Transport for London (TfL) has confirmed that the Riverlinx consortium, comprising of Aberdeen Standard Investments, BAM PPP PGGM, Cintra, Macquarie Capital and SK Engineering & Construction (SK E&C), has been nominated as the preferred bidder to build the £1bn, 11.5m i.d. twin-bore Silvertown Tunnel – a new river crossing under the Thames in east London.
The 1.4km long tunnel, which is set to be open in 2025, will link the Greenwich Peninsula and the Royal Docks together and effectively eliminate the serious congestion and reduce the associated environmental impacts caused by miles of standing traffic around the Blackwall Tunnel area. It is also the first permanent road crossing to be constructed across the River Thames east of Tower Bridge since the QE2 Bridge at Dartford opened in October 1991.
Following an extensive tender process, the Riverlinx consortium have now been nominated as preferred bidder to complete detailed design and build the Silvertown Tunnel. The project will be procured through a Design, Build, Finance and Maintain contract, with payments by TfL starting only once the tunnel is open and available for use. TfL will also be able to reduce payments should the tunnel not meet certain key standards, such as availability for use by traffic and physical condition.

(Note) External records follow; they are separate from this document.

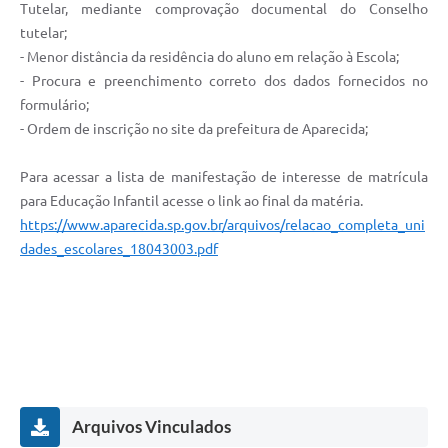
Tutelar, mediante comprovação documental do Conselho
tutelar;
- Menor distância da residência do aluno em relação à Escola;
- Procura e preenchimento correto dos dados fornecidos no
formulário;
- Ordem de inscrição no site da prefeitura de Aparecida;
Para acessar a lista de manifestação de interesse de matrícula
para Educação Infantil acesse o link ao final da matéria.
https://www.aparecida.sp.gov.br/arquivos/relacao_completa_uni
dades_escolares_18043003.pdf
Arquivos Vinculados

Funding the project this way not only shifts financial risks onto the private sector, but also incentivises them to deliver the scheme as efficiently as possible. It also reflects the fact that TfL receives no ongoing investment for roads from the Government – and that from 2021, the £500m Vehicle Excise Duty paid by Londoners and collected by central Government will nearly all be invested in roads outside the capital. This, along with the fact that TfL’s funding arrangements with Government are currently only certain until March 2021, means it has no dedicated income stream to pay for capital roads projects like this.

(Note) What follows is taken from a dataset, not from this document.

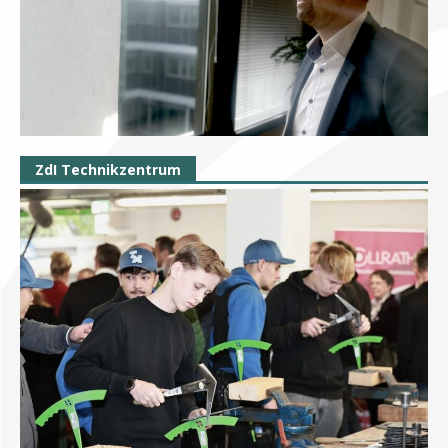
ZdI Technikzentrum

Throughout the Summer, the consortium will work to confirm financial arrangements with lenders in respect to the project and set up the supply chain. Only once these are all agreed will TfL award them the contract for the project. Construction and maintenance costs will be covered via a user charge on both the new tunnel and the existing Blackwall Tunnel, which will also help to manage traffic demand and journey reliability and ensure predicted air quality improvements are delivered. This user charge is a legal requirement as part of the planning approvals and therefore will need to be implemented when the tunnel opens. The exact charge levels for various types of vehicles using the tunnel will be decided closer to the opening date.